The nitinol U-clip (Medtronic, Inc.; Minneapolis, MN, USA) is similar to conventional suturing but eliminates knot tying, thereby decreasing ischemia time. This study is the first clinical trial of this new technology for arterial microsurgical anastomoses in free tissue transfer. We performed a prospective clinical trial of nitinol U-clips for 25 consecutive arterial microsurgical anastomoses. Standard microsurgical techniques and instruments were used, and the primary outcome was free flap survival. The secondary outcomes were ischemia time, operating room (OR) time, number of clips used, and recipient/donor-site complications. Significant recipient/donor-site complications were defined as those requiring re-operation. Descriptive statistics were used and minimum follow-up was 3 months. All anastomoses were successful (25/25).
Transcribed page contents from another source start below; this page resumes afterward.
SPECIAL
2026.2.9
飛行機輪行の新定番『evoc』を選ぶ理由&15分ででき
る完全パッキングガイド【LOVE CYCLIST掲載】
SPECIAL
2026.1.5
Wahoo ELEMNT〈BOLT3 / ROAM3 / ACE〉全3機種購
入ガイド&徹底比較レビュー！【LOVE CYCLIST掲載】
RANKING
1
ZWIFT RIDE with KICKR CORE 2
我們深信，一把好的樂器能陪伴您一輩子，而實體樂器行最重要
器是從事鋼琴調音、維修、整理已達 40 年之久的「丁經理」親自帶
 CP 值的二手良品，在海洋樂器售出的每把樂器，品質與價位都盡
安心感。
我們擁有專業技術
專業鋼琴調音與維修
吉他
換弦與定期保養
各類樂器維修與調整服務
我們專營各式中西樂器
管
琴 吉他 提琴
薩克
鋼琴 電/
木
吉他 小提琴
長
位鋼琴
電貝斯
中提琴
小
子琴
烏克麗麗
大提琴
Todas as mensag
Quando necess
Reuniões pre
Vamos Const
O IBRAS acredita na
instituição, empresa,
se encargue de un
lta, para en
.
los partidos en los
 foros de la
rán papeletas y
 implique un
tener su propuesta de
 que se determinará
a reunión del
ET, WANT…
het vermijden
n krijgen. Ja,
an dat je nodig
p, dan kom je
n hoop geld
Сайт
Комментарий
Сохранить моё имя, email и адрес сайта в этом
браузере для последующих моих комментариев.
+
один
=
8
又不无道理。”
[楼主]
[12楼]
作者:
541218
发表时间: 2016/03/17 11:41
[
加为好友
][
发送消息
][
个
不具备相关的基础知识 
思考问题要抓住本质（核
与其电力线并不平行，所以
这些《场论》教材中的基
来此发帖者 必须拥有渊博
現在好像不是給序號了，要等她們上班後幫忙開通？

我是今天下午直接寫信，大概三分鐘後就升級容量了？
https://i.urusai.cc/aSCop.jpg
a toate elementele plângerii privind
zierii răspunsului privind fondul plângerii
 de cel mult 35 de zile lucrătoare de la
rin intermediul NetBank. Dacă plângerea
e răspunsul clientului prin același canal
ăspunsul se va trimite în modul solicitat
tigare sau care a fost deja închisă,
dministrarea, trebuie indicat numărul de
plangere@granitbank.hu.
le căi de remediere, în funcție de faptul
The most common etiology of the defect was cancer resection (92%), and 44% of the recipient vessels had been irradiated prior to surgery. Mean ischemia time was 29 minutes (range 12 to 54 minutes), and mean OR time was 7.4 hours. On average, seven U-clips were used per arterial anastomosis (range 5 to 12). At 3-month follow-up, there was a 100% flap survival rate with no significant recipient-site or donor-site complications. This study suggests that the nitinol U-clip provides rapid, reproducible microvascular arterial anastomoses.